Document text =>
2016-05-23



The fortress-like facade of the 17,000-ton Angelini Innovation Center in Santiago, Chile, which Alejandro Aravena designed for the Pontificia Universidad Católica de Chile in 2011. CreditPhotograph by Anthony Cotsifas

There is an excellent story in today’s New York Times about an architect, likely to become a celebrity due to the prize he won this year. I am not a huge fan of concrete (notwithstanding this), but so what? None of my business, plenty of Chilenos would say, and rightly so. However, as noted in my post yesterday, I can sometimes turn on a dime of an image is moving enough. And this image is enough to draw me in to Mr. Aravena’s world. So is this story that the photo illustrates:

Alejandro Aravena, the Architect Rebuilding a Country

Good-looking, charming and a celebrity in his native Chile, the surprise winner of this year’s Pritzker cares more about solving social problems than exercising his artistic chops.

By MICHAEL KIMMELMAN

THE EARTHQUAKE, one of the biggest ever recorded, hit in the middle of a late February night in 2010. The real damage came 18 minutes later, with the tsunami, crashing from the Pacific up the estuary of the River Maule, where the small, hardscrabble city of Constitución nestles.

More than 500 people died. Residents were left without homes, electricity and clean water.

The architect Alejandro Aravena was on a helicopter days later, surveying the damage. His firm, Elemental, and a team of consultants had been enlisted to put together a reconstruction plan. Arauco, the forestry company that employs thousands of workers in Constitución, had agreed to pay for it.

Aravena was picking at a plate of pernil in a truck stop, recalling what happened next, a story he has probably told a thousand times by this point. “Residents in Constitución naturally suspected, because we were working for the forestry company, that all the benefits of reconstruction would go to the company, not them,” he said. “That’s why we knew from the start that the people had to participate in the reconstruction process. In effect, we needed to create the right client. So we devised a consortium: Arauco, the government, the public and us. We were taking an intuitive approach because we actually knew nothing about planning. In the end, ignorance helped.”

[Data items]
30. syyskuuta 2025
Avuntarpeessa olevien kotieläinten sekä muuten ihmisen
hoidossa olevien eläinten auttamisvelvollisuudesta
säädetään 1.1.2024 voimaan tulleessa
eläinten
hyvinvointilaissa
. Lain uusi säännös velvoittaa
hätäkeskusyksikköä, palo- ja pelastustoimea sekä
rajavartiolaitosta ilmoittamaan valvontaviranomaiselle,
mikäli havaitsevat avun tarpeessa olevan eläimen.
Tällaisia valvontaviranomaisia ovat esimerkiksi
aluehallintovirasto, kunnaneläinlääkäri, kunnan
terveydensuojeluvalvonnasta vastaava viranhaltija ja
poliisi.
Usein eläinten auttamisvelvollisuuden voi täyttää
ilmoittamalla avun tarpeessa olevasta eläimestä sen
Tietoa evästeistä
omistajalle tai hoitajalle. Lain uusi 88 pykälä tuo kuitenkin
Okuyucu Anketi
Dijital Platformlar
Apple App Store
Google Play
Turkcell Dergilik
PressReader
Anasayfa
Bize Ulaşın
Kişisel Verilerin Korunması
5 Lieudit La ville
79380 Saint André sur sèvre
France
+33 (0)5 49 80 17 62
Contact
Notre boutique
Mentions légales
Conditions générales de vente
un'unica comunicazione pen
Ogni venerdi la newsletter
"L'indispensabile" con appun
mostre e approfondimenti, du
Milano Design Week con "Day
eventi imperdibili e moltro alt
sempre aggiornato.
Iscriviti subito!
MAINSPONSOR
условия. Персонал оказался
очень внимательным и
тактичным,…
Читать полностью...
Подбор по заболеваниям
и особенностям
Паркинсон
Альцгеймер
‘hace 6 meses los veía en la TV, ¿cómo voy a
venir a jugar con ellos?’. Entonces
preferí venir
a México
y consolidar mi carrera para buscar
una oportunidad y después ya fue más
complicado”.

Aim of the exercise => Resume the post on Alejandro Aravena, continuing it from its last sentence. The records have no part in this.

Exercise result =>
Aravena polished off his beer when a stranger sidled up to the table. It happens all the time now. Drivers in passing cars stop him in the street. Shop clerks, politicians, long-lost acquaintances and schoolteachers ask for selfies with him. They all say the same thing. “Thank you,” the stranger said to Aravena, who smiled and posed arm in arm with the man for a picture. Thank you — as if the Pritzker prize, architecture’s Nobel, which Aravena had just won, had been awarded on behalf of everybody in Chile. “Even New Zealand has more heroes, they have the All Blacks,” Aravena half-jokes, about the famous rugby team. “We’re a small country. We hardly ever win anything.”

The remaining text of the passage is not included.